Gemeinschaft und Dialog sind zwei wesentliche Aspekte der kirchlichen Sendung, und ihr unendlich transzendentes Vorbild besteht im Mysterium der Dreifaltigkeit, aus der jegliche Mission hervorgeht und zu der sie auch zurückkehren muß. Ein wirklich großes »Geburtstagsgeschenk«, das die Glieder der Kirche, besonders die Hirten, dem Herrn der Geschichte am zweitausendsten Jahrestag seiner Menschwerdung machen können, ist die Stärkung des Geistes der Einheit und Gemeinschaft auf allen Ebenen des kirchlichen Lebens, »heiliger Stolz« in der fortwährenden Treue der Kirche hinsichtlich all dessen, was ihr gegeben wurde, neues Vertrauen auf die immerwährende Gnade und Sendung, wodurch die Kirche als Zeugin der erlösenden Liebe und Barmherzigkeit Gottes zu den Völkern der Welt gesandt wird. Nur wenn das Gottesvolk das Geschenk erkennt, das ihm in Christus eigen ist, wird es im Stande sein, dies auch durch Verkündigung und Dialog anderen Menschen mitzuteilen.

 




152) Vgl. Nr. 53: AAS 87 (1995), 37.


153) Vgl. Johannes Paul II., Enzyklika Redemptoris missio (7. Dezember 1990), 55: AAS 83 (1991), 302.

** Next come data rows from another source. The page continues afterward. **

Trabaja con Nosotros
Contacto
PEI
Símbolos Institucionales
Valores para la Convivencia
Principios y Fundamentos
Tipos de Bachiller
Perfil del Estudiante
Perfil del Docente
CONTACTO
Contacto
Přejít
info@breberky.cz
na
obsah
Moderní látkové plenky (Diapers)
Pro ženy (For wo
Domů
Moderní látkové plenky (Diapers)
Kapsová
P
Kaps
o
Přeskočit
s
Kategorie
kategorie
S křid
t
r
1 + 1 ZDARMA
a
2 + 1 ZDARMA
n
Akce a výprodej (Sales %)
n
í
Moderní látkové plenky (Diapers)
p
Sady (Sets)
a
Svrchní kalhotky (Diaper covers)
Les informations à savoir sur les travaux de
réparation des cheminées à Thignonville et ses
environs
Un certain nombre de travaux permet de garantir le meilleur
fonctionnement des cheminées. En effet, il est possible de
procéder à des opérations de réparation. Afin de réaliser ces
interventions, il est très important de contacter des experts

154) Vgl. ebd., a.a.O., 304.


155) Nr. 4: AAS 83 (1991), 101–102.


156) Nr. 56: AAS 83 (1991), 304.


157) Propositio 41.



158) Ebd.



159) Vgl. ebd.


160) Vgl. Johannes Paul II., Enzyklika Redemptoris missio (7. Dezember 1990), 57: AAS 83 (1991), 305.


161) Vgl. Johannes Paul II., Nachsynodales Apostolisches Schreiben Vita Consecrata (25. März 1996), 8: AAS (1996), 383.


162) Vgl. Johannes Paul II. Enzyklika Sollicitudo rei socialis (30. Dezember 1987), 47: AAS 80 (1988), 582.